Source document ->
^^^^^^^^^^^^^^^^
Visibility

The constraints of his design on visibility, listed on the table below, created problems that Leeuwenhoek had to solve with his viewing techniques and specimen preparation methods.

Constraint Problem
nature of the specimen How to see through transparent specimens? How to light opaque specimens?
narrow angle of view How to see all of the specimen?
close proximity to lens How to light the specimen at all?
tiny aperture in plate How to get enough light on the specimen?
medium How to distinguish the specimen from its context, the surrounding structures, creatures, and fluids?

Magnification of Leeuwenhoek's specimens

Leeuwenhoek made all his own lenses, and there was no way to calibrate their magnification exactly.

Looking back, we can measure these old lenses. The best double-lens microscopes of the seventeenth century magnified from 20 to 40 times with reasonable resolution.

Leeuwenhoek regularly used lenses that we now know magnified between 100 and 200 times. The strongest of the dozen or so surviving lenses exceeded 260 times, though to see bacteria Leeuwenhoek may have found ways to boost that even further.

20x 40x 100x 200x

40x 100x 400x

Chart showing relative sizes

After Leeuwenhoek gained some fame, people would visit him hoping to see some of his animalcules and other discoveries. Not having sufficiently strong microsopes of their own, they wanted to look through his. At his house, Leeuwenhoek had microscopes and specimens waiting for them. One of the more popular was the one that showed the capillaries in the tail of an eel, in the red section of this chart.
^^^^^^^^^^^^^^^^
Resume the text on Leeuwenhoek's microscopes after its final sentence. The lines after this text are separate material and have no connection to it.
^^^^^^^^^^^^^^^^
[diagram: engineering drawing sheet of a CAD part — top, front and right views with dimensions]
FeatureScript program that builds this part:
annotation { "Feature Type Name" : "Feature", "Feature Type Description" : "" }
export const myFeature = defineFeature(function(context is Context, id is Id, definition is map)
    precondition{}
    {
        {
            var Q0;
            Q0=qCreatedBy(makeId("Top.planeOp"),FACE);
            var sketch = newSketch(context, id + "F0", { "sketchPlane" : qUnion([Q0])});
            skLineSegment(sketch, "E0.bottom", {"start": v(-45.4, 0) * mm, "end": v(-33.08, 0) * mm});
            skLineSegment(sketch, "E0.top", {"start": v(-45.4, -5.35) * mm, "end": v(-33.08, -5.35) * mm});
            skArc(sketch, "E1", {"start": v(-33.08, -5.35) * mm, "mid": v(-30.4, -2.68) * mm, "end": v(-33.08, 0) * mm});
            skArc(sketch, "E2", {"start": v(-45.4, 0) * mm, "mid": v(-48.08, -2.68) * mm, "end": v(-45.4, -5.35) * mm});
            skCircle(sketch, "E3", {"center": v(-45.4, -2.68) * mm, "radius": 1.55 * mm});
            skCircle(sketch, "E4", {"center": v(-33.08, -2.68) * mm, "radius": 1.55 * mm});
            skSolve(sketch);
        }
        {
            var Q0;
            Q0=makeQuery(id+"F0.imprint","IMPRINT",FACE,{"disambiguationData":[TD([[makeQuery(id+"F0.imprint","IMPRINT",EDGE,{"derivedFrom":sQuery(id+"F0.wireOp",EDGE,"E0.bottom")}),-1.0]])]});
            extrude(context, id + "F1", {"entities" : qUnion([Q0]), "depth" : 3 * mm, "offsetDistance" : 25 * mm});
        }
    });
^^^^^^^^^^^^^^^^
Expected answer ->
In 1673, Leeuwenhoek was able to see single red blood cells circulating through the eel's capillaries, in the yellow part of this chart. Since then, people have claimed that Leeuwenhoek could not have seen things this small. However, human erythrocytes are about 5 um in diameter, well within the resolving power of Leeuwenhoek's best surviving microscope.

Resolution

These images are identical except for resolution. The one on the left is like the eye chart; you know the letters are bigger but you can't tell a B from an E.

Here, the farther away you stand, the more similar the two images will appear to you. The oval structure in the top left corner will begin to resolve first.

Of Leeuwenhoek's dozen surviving lenses, nine were measured by J. van Zuylen in the early 1980's. Their resolving power range from 1.16 to 4 microns. In other words, it will clearly show structures that small, the yellow area in the chart above.